Artigo em Inglês | MEDLINE | ID: mdl-20805901

RESUMO

BACKGROUND: Research studies of the female response to intense stress are under-represented in the scientific literature; indeed, publications in female humans and animals number half those in male subjects. In addition, women have only recently entered more dangerous professions that were historically limited to men. The US Navy's survival course, therefore, offers a unique opportunity to examine, in a controlled manner, individual differences in the human female response to acute and realistic military stress. METHOD: The current study assessed the nature and prevalence of dissociative symptoms and other aspects of adaptive function in healthy female subjects experiencing acute, intense stress during US Navy survival training.

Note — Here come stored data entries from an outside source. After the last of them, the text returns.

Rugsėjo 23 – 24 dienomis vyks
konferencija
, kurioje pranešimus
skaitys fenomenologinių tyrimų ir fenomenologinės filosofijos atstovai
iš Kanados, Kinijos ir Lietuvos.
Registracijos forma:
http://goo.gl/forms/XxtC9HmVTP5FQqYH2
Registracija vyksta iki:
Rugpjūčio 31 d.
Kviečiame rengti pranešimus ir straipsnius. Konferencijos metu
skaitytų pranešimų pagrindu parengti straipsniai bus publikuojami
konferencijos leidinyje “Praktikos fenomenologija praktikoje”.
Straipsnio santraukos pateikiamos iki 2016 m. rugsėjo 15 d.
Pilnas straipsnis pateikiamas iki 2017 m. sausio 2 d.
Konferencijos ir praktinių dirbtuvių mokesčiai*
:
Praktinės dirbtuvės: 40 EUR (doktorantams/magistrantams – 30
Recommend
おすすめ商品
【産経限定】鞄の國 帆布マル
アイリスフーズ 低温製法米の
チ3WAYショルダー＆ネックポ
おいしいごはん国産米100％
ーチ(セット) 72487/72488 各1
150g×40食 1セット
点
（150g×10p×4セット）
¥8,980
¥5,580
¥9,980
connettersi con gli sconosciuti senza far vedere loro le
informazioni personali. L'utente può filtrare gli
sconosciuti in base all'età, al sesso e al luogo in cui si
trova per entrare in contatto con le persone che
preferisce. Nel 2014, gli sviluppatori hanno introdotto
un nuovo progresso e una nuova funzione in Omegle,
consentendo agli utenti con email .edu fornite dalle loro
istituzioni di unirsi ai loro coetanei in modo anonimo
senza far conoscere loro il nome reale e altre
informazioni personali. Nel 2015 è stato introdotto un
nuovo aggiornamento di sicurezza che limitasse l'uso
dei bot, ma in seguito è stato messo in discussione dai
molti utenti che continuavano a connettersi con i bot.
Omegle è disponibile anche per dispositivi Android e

Cognitive dissociation and previous exposure to traumatic events were assessed at baseline in 32 female service members prior to Navy survival training. At the conclusion of training, retrospectively rated levels of dissociation during peak training stress and current health symptoms were assessed. RESULTS: Female subjects reported previous trauma (35%) and at least one symptom of dissociation at baseline prior to training (47%). Eighty-eight percent of subjects reported experiencing multiple symptoms of dissociation during peak training stress. Post-stress dissociation scores and stress-induced increases in dissociation, as well as prior cumulative exposure to potentially traumatic events, were significant predictors of post-stress health symptoms. DISCUSSION: In this study, increases in dissociative symptoms during intense training stress, post-stress dissociation symptom levels, and prior cumulative exposure to stressful, potentially traumatic events predicted post-stress health symptoms in women. Prior studies in men have demonstrated correlations between neurobiological responses to stress and stress-associated levels of dissociation. Thus future studies in larger samples of women are needed to investigate the relationship between prior stress exposure, alterations in neurobiological responses to stress and potentially related alterations in neuropsychological and physical reactions to stress.